Exercise requirements - Take the entries below and print only the lines from the one with "5: (590, 210, 12.32)" through the one with "16: (388, 159, 32.28)", exactly as they stand, both ends included.

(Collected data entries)
........
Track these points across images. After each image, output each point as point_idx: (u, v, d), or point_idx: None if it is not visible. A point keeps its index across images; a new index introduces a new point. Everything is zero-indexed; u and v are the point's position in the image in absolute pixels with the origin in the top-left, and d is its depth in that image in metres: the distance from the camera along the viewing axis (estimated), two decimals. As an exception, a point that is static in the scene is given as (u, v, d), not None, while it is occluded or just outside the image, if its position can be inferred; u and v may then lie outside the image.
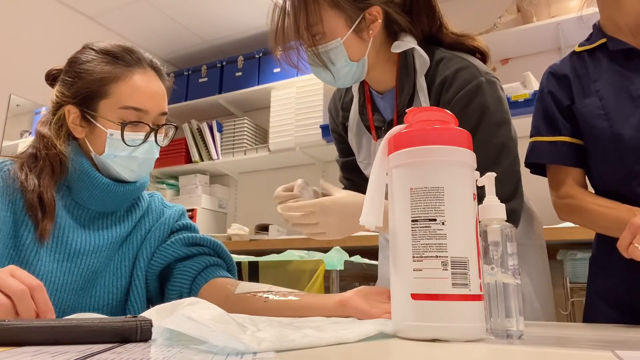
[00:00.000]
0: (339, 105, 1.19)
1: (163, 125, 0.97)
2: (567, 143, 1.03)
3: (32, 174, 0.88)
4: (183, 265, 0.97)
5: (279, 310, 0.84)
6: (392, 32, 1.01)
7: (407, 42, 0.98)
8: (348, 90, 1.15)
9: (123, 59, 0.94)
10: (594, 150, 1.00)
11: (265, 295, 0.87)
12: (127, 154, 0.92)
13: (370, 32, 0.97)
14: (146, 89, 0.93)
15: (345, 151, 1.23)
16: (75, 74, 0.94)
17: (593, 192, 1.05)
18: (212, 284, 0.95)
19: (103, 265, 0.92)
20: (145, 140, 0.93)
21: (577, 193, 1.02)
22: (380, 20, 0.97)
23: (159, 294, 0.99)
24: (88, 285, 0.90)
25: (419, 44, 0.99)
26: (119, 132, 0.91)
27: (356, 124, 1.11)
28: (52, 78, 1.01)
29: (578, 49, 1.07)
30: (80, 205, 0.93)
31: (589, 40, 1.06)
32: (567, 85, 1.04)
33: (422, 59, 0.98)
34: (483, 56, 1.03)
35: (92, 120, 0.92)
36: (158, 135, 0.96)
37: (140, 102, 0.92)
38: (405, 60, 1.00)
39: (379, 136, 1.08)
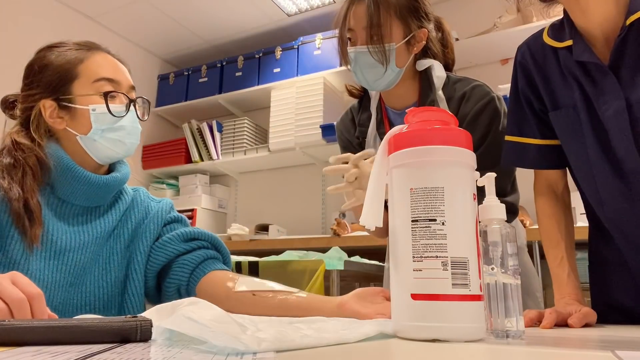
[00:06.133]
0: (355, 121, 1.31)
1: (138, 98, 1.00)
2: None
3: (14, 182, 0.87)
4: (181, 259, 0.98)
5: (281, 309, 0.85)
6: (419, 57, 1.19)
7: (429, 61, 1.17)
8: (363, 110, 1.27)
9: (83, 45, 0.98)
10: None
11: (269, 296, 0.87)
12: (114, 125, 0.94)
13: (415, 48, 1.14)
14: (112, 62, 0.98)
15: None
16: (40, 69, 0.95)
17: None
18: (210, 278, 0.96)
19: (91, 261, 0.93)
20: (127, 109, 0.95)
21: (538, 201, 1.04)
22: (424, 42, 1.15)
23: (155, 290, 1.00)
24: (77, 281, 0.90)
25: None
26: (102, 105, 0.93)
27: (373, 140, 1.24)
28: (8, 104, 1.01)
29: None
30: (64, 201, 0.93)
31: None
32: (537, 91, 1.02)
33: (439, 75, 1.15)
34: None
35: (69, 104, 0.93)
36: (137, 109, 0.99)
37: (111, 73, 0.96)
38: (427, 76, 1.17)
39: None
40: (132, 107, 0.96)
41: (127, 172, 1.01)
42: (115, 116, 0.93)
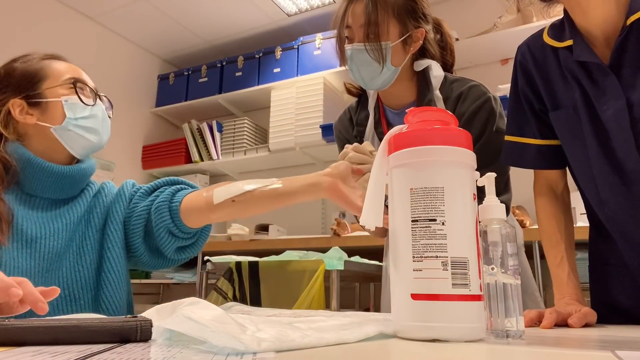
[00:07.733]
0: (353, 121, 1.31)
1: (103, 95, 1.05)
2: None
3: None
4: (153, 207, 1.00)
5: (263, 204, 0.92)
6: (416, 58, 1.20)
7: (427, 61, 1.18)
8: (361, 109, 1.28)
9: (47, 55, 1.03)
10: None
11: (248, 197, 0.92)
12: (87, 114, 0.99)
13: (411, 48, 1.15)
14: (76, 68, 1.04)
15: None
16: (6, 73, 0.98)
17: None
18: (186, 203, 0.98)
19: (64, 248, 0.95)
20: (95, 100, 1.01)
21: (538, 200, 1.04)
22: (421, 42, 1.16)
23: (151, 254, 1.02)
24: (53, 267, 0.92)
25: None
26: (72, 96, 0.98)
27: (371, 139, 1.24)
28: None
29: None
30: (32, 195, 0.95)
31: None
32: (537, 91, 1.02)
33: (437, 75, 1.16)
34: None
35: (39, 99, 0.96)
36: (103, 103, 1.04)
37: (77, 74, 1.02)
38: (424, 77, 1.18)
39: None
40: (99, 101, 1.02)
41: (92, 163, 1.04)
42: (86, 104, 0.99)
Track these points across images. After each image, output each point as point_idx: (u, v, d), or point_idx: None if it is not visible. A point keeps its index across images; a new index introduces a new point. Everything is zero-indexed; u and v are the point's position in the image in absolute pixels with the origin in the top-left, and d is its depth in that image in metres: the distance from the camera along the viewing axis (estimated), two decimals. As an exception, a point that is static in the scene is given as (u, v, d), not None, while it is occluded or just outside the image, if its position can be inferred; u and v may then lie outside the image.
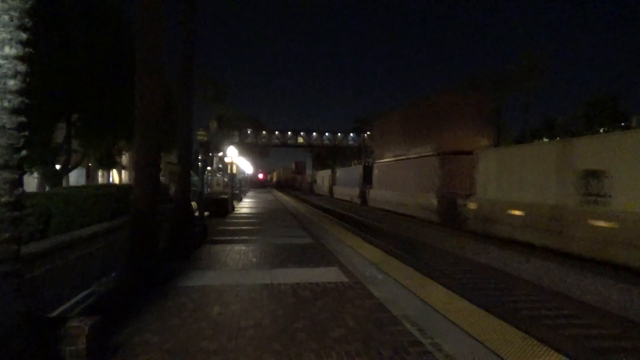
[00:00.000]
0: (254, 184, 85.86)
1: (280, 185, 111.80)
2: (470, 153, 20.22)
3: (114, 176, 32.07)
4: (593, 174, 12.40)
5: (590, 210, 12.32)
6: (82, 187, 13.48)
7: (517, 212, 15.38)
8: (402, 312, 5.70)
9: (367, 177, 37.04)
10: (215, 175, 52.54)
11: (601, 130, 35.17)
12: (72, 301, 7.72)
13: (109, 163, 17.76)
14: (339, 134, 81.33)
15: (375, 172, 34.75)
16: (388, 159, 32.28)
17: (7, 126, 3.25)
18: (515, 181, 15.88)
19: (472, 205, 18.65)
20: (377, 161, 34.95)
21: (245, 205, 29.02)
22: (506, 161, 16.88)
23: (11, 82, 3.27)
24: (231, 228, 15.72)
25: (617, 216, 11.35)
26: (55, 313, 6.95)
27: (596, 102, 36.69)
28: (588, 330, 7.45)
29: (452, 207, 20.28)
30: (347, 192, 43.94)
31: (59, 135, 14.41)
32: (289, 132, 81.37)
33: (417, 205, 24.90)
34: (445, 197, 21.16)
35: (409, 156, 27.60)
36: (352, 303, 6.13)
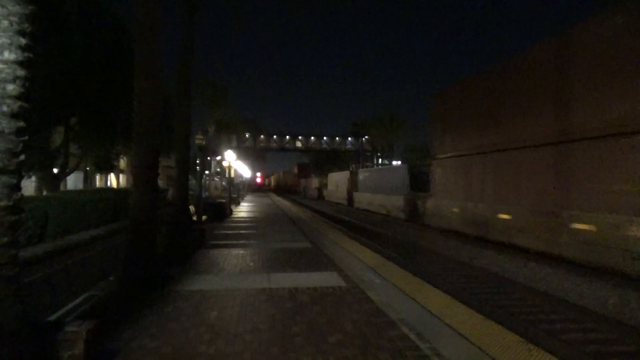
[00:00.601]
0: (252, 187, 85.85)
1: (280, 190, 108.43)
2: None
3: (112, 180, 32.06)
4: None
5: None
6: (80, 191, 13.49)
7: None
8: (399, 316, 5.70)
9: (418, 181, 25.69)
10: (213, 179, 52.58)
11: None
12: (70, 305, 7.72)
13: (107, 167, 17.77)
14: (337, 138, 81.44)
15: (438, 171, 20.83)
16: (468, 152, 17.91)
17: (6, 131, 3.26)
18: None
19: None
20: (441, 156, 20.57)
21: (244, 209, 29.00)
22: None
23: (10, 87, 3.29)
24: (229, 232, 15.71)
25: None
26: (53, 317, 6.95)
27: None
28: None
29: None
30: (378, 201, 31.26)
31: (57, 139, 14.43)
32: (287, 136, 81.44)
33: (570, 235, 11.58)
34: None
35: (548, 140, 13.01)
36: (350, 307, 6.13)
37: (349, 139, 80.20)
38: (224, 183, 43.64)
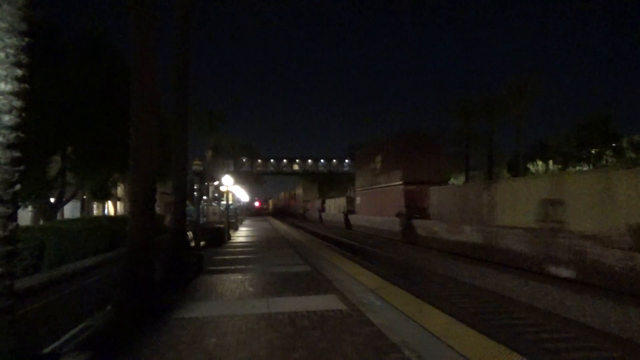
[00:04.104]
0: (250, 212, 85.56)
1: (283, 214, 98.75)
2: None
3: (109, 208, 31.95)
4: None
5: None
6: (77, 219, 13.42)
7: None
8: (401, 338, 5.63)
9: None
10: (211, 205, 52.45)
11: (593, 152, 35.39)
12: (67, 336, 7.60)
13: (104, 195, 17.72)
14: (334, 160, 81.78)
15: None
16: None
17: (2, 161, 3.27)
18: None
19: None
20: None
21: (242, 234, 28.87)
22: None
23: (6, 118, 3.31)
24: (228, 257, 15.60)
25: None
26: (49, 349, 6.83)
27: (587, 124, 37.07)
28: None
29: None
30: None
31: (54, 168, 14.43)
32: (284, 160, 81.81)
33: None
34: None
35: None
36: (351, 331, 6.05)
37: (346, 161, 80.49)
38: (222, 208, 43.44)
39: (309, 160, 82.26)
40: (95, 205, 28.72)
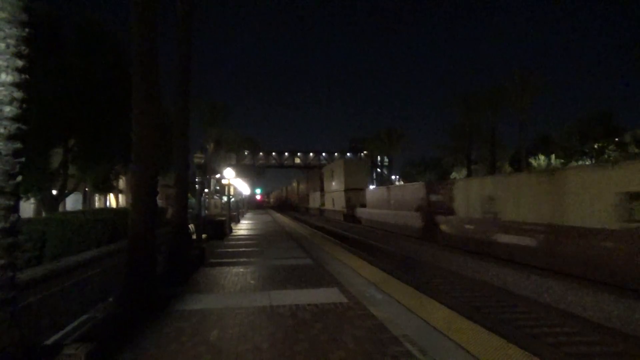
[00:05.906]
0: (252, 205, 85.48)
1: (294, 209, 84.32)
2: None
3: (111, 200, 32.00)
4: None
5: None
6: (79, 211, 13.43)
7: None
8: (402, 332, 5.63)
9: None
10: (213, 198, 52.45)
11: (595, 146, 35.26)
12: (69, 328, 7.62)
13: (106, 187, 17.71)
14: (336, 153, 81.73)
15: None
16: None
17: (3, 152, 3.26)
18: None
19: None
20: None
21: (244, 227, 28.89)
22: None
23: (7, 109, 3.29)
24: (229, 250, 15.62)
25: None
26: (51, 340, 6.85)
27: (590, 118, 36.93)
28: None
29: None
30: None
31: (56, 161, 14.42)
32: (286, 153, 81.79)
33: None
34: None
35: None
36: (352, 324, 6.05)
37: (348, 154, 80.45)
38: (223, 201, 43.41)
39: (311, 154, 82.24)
........
Exercise response -
5: (590, 210, 12.32)
6: (82, 187, 13.48)
7: (517, 212, 15.38)
8: (402, 312, 5.70)
9: (367, 177, 37.04)
10: (215, 175, 52.54)
11: (601, 130, 35.17)
12: (72, 301, 7.72)
13: (109, 163, 17.76)
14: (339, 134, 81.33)
15: (375, 172, 34.75)
16: (388, 159, 32.28)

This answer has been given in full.